We were desperate to see our first Arctic Fox at Alkefjellet and when we came to a grass covered scree slopes it was the best chance we would have. We scanned and we scanned but we just couldn't see any movement ... then Barbara spotted one, our first Arctic Fox. She was so excited and we were too, it was a long way off but it was an amazing sighting.
We eventually decided to leave the fox alone and head back to the ship for the evening and yet another meal. Tonight we were heading to a fjord that has only be visited by a handful of vessels, even our expedition leader had never been there before. We were now really on a true Arctic expedition and heading into the unknown.
With our first night at sea, we were up bright and early for the first of many amazing breakfasts before a briefing on our first Zodiac excursion. This morning we were visiting an area where a historic British marble quarry once operated but is now favoured by Svalbard Reindeer and Long-tailed Skua. This was our first landing and so it was our first time venturing into Polar Bear territory. In fact, it turns out that anywhere on land is bear country as is anywhere at sea!
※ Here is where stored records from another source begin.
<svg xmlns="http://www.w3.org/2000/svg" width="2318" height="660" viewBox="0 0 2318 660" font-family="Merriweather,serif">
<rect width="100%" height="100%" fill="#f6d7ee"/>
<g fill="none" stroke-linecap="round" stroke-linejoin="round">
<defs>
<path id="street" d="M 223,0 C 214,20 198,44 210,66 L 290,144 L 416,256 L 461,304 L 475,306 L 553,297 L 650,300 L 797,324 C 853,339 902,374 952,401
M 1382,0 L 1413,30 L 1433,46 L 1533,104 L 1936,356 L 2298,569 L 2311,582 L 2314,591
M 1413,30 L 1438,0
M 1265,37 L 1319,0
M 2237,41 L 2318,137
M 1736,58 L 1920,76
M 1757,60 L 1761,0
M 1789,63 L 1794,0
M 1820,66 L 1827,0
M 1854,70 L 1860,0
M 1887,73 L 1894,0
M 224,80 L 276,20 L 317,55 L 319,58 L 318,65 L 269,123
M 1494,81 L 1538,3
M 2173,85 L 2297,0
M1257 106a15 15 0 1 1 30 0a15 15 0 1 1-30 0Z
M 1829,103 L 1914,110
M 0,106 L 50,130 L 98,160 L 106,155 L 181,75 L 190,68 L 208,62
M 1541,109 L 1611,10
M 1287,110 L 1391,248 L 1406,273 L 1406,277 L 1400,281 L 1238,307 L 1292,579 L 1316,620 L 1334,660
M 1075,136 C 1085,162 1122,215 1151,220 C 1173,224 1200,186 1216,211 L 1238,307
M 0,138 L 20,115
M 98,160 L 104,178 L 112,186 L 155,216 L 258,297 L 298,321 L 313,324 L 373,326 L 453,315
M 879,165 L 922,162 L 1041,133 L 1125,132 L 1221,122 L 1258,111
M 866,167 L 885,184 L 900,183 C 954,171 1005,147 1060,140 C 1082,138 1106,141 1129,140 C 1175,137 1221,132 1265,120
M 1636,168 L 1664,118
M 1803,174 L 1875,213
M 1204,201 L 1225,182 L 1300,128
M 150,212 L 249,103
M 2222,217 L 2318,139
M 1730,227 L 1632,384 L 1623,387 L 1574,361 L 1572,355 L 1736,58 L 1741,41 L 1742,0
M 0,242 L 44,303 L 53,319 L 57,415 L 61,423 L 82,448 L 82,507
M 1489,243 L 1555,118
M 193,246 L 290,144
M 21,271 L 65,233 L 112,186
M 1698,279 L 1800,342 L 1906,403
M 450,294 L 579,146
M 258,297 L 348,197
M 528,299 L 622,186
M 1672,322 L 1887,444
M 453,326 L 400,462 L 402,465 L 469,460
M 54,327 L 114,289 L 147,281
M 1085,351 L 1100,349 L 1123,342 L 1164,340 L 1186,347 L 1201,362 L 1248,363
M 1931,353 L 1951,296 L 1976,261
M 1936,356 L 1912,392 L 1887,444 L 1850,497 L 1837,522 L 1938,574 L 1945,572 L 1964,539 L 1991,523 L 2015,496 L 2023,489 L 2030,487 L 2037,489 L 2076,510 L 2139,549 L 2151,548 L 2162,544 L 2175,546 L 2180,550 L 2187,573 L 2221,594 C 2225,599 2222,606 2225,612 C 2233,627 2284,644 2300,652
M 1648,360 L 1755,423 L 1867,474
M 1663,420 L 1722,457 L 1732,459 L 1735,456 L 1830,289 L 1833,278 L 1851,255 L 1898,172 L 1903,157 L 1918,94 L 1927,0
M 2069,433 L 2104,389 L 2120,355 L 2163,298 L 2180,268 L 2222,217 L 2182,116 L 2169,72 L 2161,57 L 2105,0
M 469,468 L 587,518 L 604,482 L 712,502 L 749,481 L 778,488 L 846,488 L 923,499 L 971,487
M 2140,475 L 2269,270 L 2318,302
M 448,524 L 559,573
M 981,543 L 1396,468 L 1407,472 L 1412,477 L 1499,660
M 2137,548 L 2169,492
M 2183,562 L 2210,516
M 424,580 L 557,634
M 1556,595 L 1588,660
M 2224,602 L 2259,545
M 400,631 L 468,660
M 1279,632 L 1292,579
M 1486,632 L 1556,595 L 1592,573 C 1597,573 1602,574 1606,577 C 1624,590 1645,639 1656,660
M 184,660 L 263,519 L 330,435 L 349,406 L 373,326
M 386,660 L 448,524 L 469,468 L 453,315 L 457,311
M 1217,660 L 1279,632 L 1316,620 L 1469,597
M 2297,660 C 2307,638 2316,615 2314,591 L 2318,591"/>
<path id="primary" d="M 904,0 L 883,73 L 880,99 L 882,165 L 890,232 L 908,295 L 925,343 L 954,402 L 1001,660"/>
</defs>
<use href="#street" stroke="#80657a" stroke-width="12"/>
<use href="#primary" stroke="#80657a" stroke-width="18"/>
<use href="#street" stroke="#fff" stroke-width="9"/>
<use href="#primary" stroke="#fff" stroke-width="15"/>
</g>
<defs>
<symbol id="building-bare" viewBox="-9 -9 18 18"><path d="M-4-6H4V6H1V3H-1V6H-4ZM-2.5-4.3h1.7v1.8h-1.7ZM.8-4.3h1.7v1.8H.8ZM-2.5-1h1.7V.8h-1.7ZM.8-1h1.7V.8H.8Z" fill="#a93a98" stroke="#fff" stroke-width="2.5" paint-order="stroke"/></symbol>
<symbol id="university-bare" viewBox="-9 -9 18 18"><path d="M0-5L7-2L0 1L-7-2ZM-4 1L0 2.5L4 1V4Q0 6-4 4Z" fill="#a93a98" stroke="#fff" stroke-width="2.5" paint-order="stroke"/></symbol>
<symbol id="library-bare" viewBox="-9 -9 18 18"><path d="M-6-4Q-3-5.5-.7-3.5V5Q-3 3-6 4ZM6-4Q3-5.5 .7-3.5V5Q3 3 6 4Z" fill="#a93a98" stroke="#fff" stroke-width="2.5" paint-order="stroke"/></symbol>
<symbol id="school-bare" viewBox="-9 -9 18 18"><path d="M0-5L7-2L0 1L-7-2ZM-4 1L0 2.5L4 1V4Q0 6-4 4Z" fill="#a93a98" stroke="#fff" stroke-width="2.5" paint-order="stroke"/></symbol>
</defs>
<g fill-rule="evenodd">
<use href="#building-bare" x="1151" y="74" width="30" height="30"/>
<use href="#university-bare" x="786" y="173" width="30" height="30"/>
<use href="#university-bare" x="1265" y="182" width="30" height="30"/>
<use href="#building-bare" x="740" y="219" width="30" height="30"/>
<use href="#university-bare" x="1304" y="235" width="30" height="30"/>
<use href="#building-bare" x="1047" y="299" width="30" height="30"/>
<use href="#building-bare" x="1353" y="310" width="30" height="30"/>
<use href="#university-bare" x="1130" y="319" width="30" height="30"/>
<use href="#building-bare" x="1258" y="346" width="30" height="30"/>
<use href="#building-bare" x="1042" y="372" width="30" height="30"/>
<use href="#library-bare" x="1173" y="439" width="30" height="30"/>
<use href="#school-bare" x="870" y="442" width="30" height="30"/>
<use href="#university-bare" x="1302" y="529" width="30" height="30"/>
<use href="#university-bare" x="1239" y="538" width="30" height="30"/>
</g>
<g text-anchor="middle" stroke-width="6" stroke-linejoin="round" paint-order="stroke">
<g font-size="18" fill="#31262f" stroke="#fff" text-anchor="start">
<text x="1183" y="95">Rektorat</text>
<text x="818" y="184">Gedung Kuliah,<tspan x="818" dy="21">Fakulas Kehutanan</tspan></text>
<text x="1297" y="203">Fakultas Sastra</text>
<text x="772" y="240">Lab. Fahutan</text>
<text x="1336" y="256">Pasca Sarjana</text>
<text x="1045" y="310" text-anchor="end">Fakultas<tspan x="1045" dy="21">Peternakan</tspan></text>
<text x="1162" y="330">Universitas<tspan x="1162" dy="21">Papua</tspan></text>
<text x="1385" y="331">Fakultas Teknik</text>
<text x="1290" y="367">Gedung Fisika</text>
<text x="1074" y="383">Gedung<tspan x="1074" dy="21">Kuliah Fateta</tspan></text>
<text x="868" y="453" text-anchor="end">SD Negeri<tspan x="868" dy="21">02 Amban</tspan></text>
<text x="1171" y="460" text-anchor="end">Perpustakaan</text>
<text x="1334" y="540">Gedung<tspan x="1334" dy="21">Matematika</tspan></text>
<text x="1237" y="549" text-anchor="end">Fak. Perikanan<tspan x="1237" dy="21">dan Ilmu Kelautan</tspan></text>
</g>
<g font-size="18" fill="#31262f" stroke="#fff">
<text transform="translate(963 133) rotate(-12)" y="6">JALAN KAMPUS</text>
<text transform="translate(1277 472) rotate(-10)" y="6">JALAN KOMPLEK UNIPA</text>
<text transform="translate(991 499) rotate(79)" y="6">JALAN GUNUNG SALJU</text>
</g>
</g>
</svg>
We quickly spotted our first Svalbard Reindeer and we managed to get a few photographs in the gloom of the morning. As we walked across the tundra for the first time we saw plenty of Snow Bunting, our first Red-throated Diver, Long-tailed Duck, Purple Sandpiper, Brent Geese and the stunning Long-tailed Skua!
We had a great introduction to the Arctic ecosystem in the morning with our visit to Ny London before having a superb lunch (in fact all the food throughout the trip was just "fantastic"). In the afternoon we would be visiting the northerly town of Ny Alesund where there are breeding Arctic Tern and sometimes some Arctic Foxes, the small settlement is primarily a research centre having originally been built for a coal mine but it is also home to the world's most northerly post office!
It was the wildlife that was to feature and we had another yet another Zodiac transfer to the small dock and we were then free to wander (with a perimeter of armed guards around the settlement).
A great day all round and a really educational first full day in the Arctic. We knew that tomorrow would be our first day in the "High Arctic" and we were all very excited indeed. Another night's worth of cruising and we would start to be in a really wild landscape!